JBQ's spot on the Wild Wild Web
The musings of a French mathematician living in the heart of the American technology industry

About polyhedra
Polyhedra hold a special place in my heart. Somehow they appeal to me at many different levels.

Deep inside, I'm a mathematician, and polyhedra bridge the mathematical world and the real world. They're not the only mathematical objects that have a close relationship with the real world, since several kinds of fractals bear undeniable similarities with natural objects. However, while fractals are typically used to build mathematical models of real-world objects, I see that relationship working in the other direction for polyhedra, i.e. where physical models can be built from mathematical objects.

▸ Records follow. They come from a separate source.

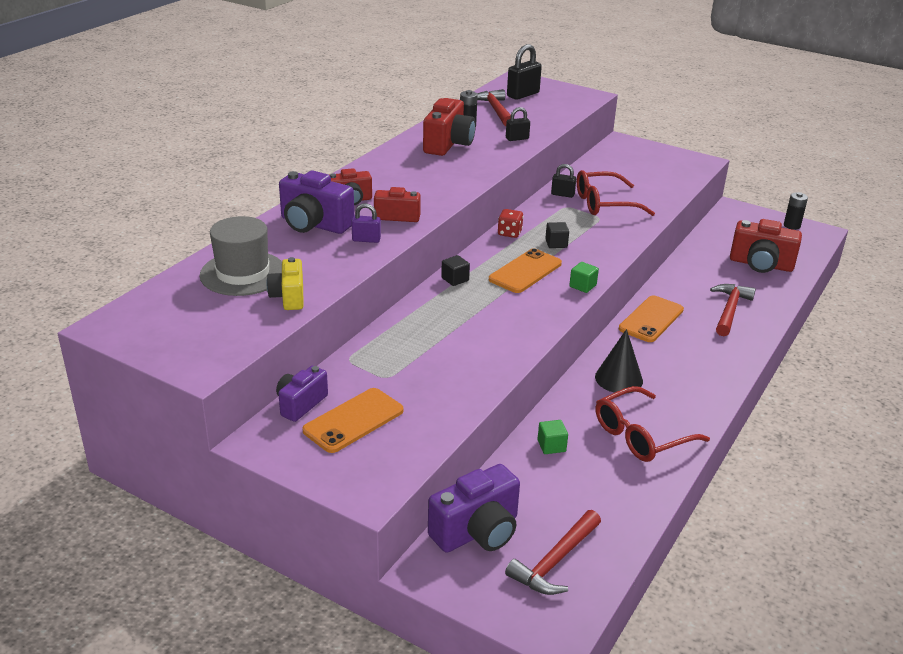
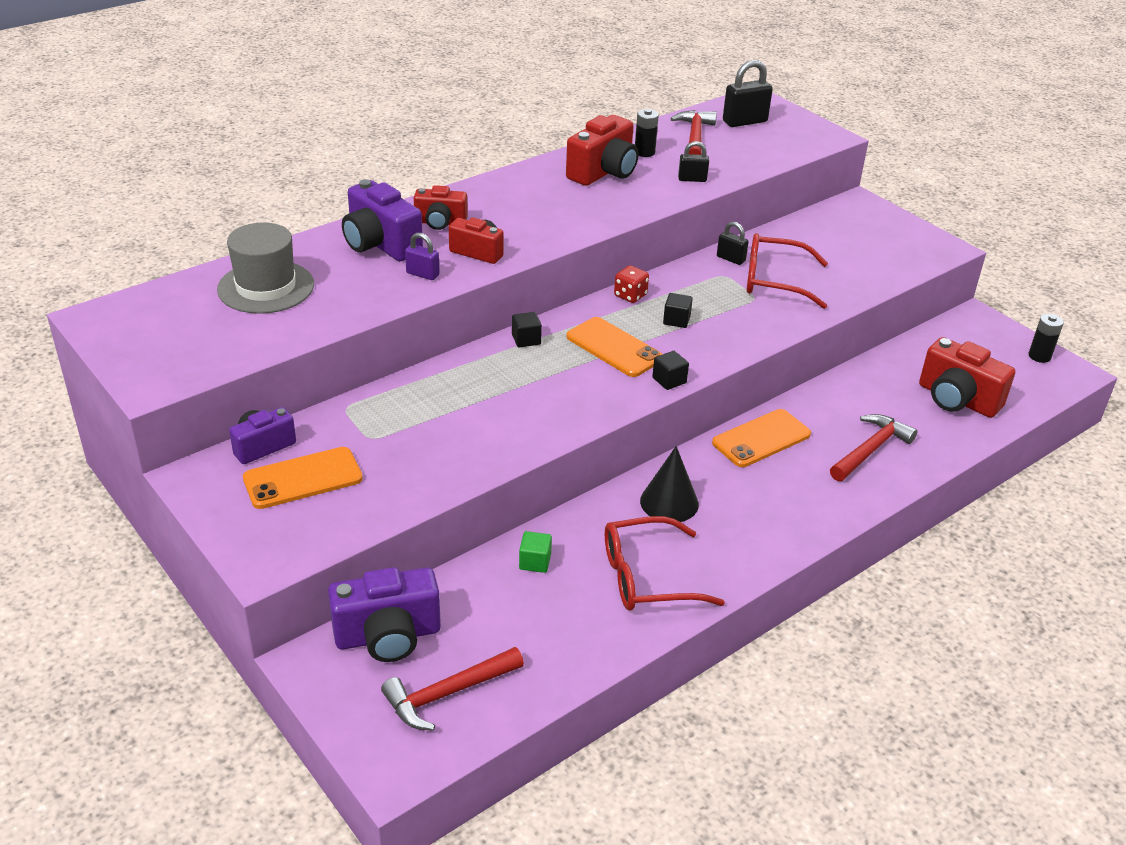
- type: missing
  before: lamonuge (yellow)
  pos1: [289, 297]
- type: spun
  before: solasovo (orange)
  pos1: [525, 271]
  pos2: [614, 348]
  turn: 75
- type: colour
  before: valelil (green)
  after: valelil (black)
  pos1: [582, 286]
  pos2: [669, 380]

Polyhedra have been studied throughout history, and in many circumstances in the domain of polyhedra the line between mathematics and art has been a fuzzy one: without the help of computers to render complex shapes, many mathematics papers about polyhedra are works of art of their own. Leonardo da Vinci's illustrations of Luca Pacioli's De Devina Proportione ("The Divine Proportion", i.e. the golden ratio) come to mind. On the German side, Albrecht Dürer and Johannes Kepler obviously can't be ignored. Closer to us, M.C. Escher has used several different polyhedra in many of his woodcuts (and some of the two-dimensional techniques he used in his two-dimensional tilings are relevant to polyhedra, since a tiling is just a flat polyhedron). Finally, George Hart is possibly the most prominent polyhedron artist those days, with a deep knowledge about the underlying mathematics of polyhedra, and a seemingly unending creativity that spans both the mathematical universe and the real one.

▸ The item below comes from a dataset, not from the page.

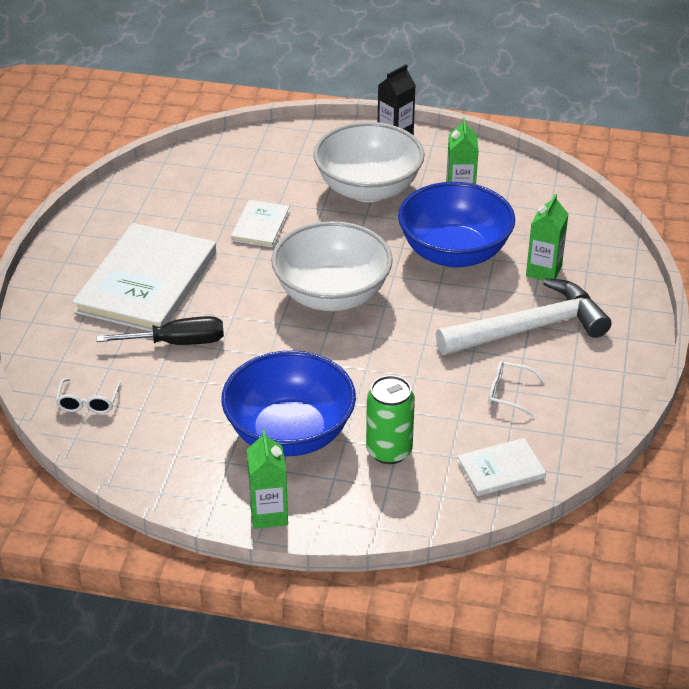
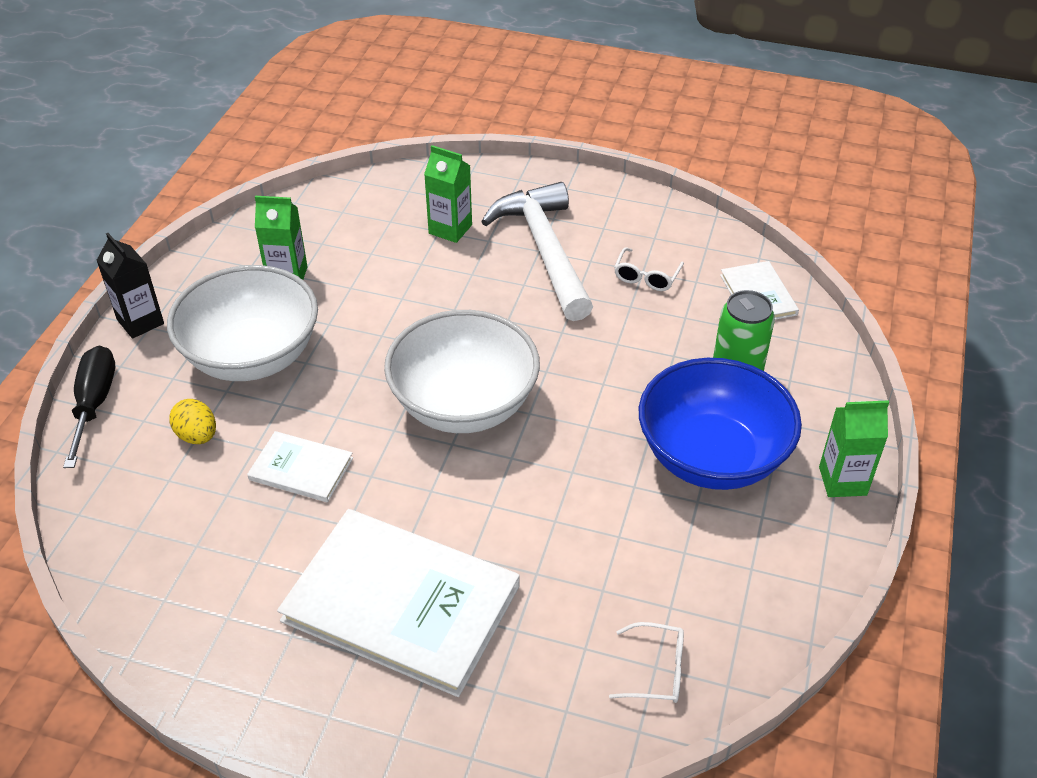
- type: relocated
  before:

Polyhedra are relevant in many kinds of arts and crafts, since they can be built from many different kinds of materials with many different techniques. They can be carved from solid materials, they can be built hollow, and the faces themselves can be cut out so that only the edges remain. They can be crafted from "raw" materials like paper, cardboard, papier mâché, foam, wood or metal. They can also be built by properly assembling other objects, in the same way that George Hart created some polyhedra-related sculptures that way from plastic utensils, CDs, toothbrushes, or custom-cut sheets of paper, acrylic, wood or metal.

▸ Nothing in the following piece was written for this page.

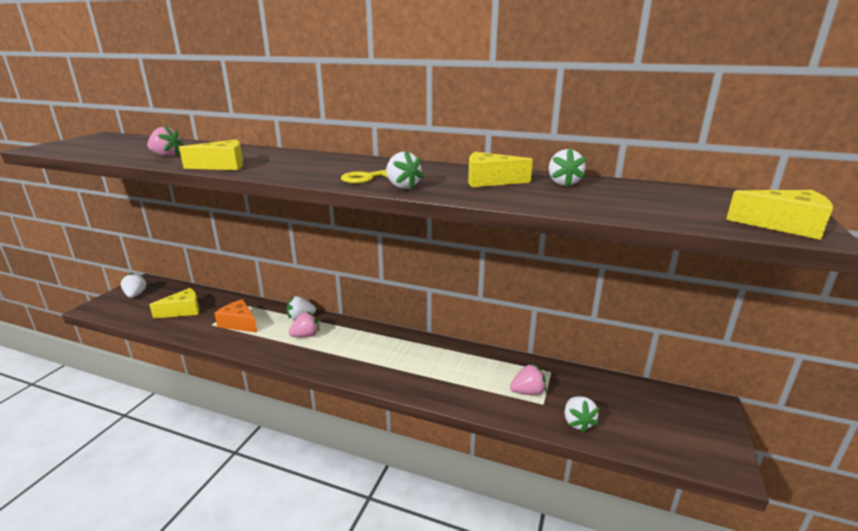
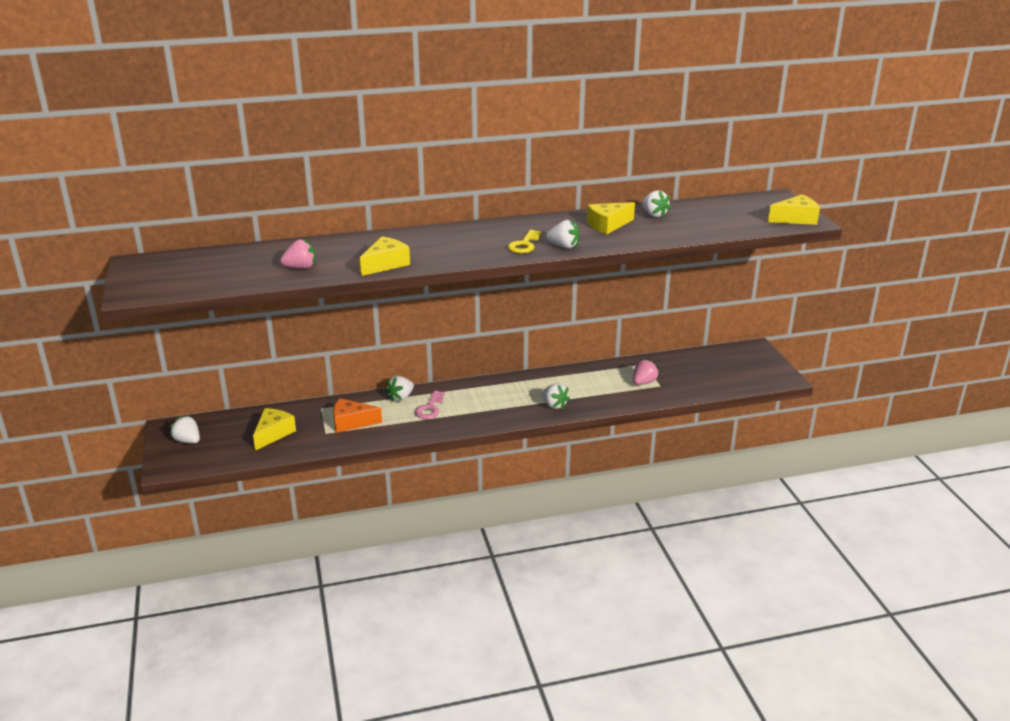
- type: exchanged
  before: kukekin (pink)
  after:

Last but not least, polyhedra are used in various kinds of toys and games. As an example, Tupperware's classic Shape-O® Toy is more or less shaped after a dodecahedron. RPG players routinely use regular and isosceles tetrahedra (D4), regular hexahedra (a.k.a. cubes) (D6), regular octahedra (D8), pentagonal trapezodra (D10), regular dodecahedra (D12), regular icosahedra (D20) and even sometimes tetrakis hexahedra (D24) and rhombic triacontahedra (D30) as their dice. Finally, a variety of contruction toys can be used to build polyhedra, starting with the limited capabilities (at least as far as polyhedra go) of LEGO and K'NEX all the way to the extreme flexibilty of Zome, with some other kinds along the way, like Magnetix, Polymorf, Jovo, or the discontinued Googolplex that each have their strengths and weaknesses.